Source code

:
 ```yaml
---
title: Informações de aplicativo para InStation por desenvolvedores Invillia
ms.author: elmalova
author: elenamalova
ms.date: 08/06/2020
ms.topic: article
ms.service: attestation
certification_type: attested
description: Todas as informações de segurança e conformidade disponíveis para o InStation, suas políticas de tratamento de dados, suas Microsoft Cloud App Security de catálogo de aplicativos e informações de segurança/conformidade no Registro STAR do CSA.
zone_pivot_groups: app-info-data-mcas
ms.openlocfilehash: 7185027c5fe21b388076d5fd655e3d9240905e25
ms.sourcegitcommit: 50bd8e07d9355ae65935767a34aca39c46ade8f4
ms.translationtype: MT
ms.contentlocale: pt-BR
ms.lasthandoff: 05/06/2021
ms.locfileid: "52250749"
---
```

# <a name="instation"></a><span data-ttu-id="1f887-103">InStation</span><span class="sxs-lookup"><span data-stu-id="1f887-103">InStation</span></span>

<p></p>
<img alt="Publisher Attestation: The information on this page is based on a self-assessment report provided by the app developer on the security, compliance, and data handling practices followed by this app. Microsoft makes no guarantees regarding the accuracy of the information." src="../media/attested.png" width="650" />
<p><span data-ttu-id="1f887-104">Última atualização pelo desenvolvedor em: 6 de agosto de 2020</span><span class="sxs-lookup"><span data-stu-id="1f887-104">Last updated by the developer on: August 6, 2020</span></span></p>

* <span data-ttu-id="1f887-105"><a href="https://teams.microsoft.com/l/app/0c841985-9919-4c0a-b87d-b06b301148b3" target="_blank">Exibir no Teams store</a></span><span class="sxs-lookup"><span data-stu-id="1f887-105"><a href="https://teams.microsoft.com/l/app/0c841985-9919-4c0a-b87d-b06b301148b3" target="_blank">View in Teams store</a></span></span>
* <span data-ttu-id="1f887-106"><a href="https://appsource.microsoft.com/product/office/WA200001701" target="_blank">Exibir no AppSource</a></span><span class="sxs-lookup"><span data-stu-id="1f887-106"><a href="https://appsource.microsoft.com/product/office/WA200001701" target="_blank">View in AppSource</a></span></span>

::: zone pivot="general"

# Exercise aim
Make a verbatim copy of every entry shown above.

# Exercise solution
Source code

:
 ```yaml
---
title: Informações de aplicativo para InStation por desenvolvedores Invillia
ms.author: elmalova
author: elenamalova
ms.date: 08/06/2020
ms.topic: article
ms.service: attestation
certification_type: attested
description: Todas as informações de segurança e conformidade disponíveis para o InStation, suas políticas de tratamento de dados, suas Microsoft Cloud App Security de catálogo de aplicativos e informações de segurança/conformidade no Registro STAR do CSA.
zone_pivot_groups: app-info-data-mcas
ms.openlocfilehash: 7185027c5fe21b388076d5fd655e3d9240905e25
ms.sourcegitcommit: 50bd8e07d9355ae65935767a34aca39c46ade8f4
ms.translationtype: MT
ms.contentlocale: pt-BR
ms.lasthandoff: 05/06/2021
ms.locfileid: "52250749"
---
```

# <a name="instation"></a><span data-ttu-id="1f887-103">InStation</span><span class="sxs-lookup"><span data-stu-id="1f887-103">InStation</span></span>

<p></p>
<img alt="Publisher Attestation: The information on this page is based on a self-assessment report provided by the app developer on the security, compliance, and data handling practices followed by this app. Microsoft makes no guarantees regarding the accuracy of the information." src="../media/attested.png" width="650" />
<p><span data-ttu-id="1f887-104">Última atualização pelo desenvolvedor em: 6 de agosto de 2020</span><span class="sxs-lookup"><span data-stu-id="1f887-104">Last updated by the developer on: August 6, 2020</span></span></p>

* <span data-ttu-id="1f887-105"><a href="https://teams.microsoft.com/l/app/0c841985-9919-4c0a-b87d-b06b301148b3" target="_blank">Exibir no Teams store</a></span><span class="sxs-lookup"><span data-stu-id="1f887-105"><a href="https://teams.microsoft.com/l/app/0c841985-9919-4c0a-b87d-b06b301148b3" target="_blank">View in Teams store</a></span></span>
* <span data-ttu-id="1f887-106"><a href="https://appsource.microsoft.com/product/office/WA200001701" target="_blank">Exibir no AppSource</a></span><span class="sxs-lookup"><span data-stu-id="1f887-106"><a href="https://appsource.microsoft.com/product/office/WA200001701" target="_blank">View in AppSource</a></span></span>

::: zone pivot="general"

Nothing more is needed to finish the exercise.